Cisco to buy Israel's Epsagon for $500 million as it pushes for improved full-stack visibility

Three years from starting out, to a Cisco buyout...

Cisco to buy Israel's Epsagon for $500 million as it pushes for improved full-stack visibility

Cisco continues to gobble up network infrastructure and application visibility and monitoring companies, agreeing to buy Israeli startup Epsagon for $500 million to add to acquisitions AppDynamics (2017), ThousandEyes (2020), with the aim of adding Epsagon's capabilities to  Cisco's existing Intersight SaaS offering.

(Cisco did not disclose deal terms, multiple sources put the figure at $500 million to Israel's Globes newspaper.)

Epsagon, founded in late 2017 by Nitzan Shapira and Ran Ribenzaft -- both Israeli military intelligence veterans -- provides expertise and software for tracing solutions across modern container-based applications and serverless environments. It employs 60 people, with clients including Deloitte and Toyota.

Epsagon's rapid acquisition comes as traditional CPU and network metrics fail to give DevOps teams the insight needed into application performance. With heavy reliance on managed services, microservice hosts are also often not accessible for deploying an automated monitoring agent, as Epsagon notes, and numerous companies have emerged to help organisations tracing high volumes of asynchronous requests across many distributed components of modern apps.

Cisco's Liz Centoni said: "Applications have become part of our everyday life and are the primary way we interact with products and services today. Increasing consumer demand for a seamless digital experience with each application interaction... means businesses must ensure that every component of their application – third-party or otherwise – runs smoothly."

She added: "To accelerate application development lifecycles, businesses are adopting cloud-native technologies, microservices and containerized components on a large scale while leveraging an extensive web of traditional components, third-party services and application programming interfaces. This has led to a significant increase in complexity in IT environments. Multiple teams are involved in figuring out how to monitor the performance, optimization and security of every digital experience, by examining each component, such as application services, networks, infrastructure, cloud and databases, and understanding the insights gathered and their impact to customers’ digital experiences. Traditional domain-centric monitoring tools address only some of these needs..."

See also: DataStax's team on rethinking their data stack strategy

The acquisition comes as Cisco continues to buy its way into tools that can support clients as they shift to microservices architectures and other modern application architectures. (Epsagon was built with the aim of offering payload visibility, and end-to-end observability within microservice environments via an agentless and largely automated SaaS offering that gives visibility across containers, VMs, serverless, FaaS.)

Analysts have speculated that Cisco could next move to CI/CD acquisitions and "potentially other IT ops tools like Splunk and Sumo Logic."

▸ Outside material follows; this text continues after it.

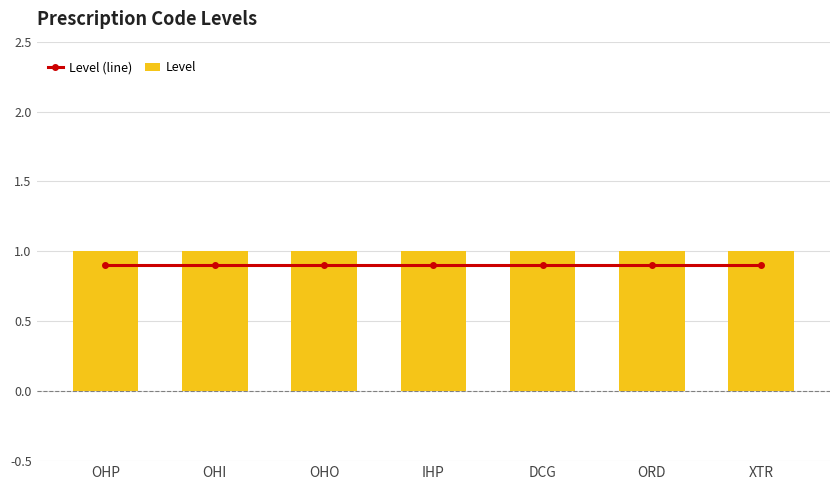

Is it true that Level equals 1.0 at XTR?

True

Cisco CEO Chuck Robbins admitted in the company's most recent earnings call that moving to support "next-generation infrastructure solutions, as well as cloud-enabled delivery models and innovation... will require a significant investment cycle".

The company has moved aggressively towards recurring SaaS revenue over its traditional hardware solutions in recent years, with the result that it now has what Robbins described as "one of the largest software businesses in the industry with an annual run rate well over $14 billion."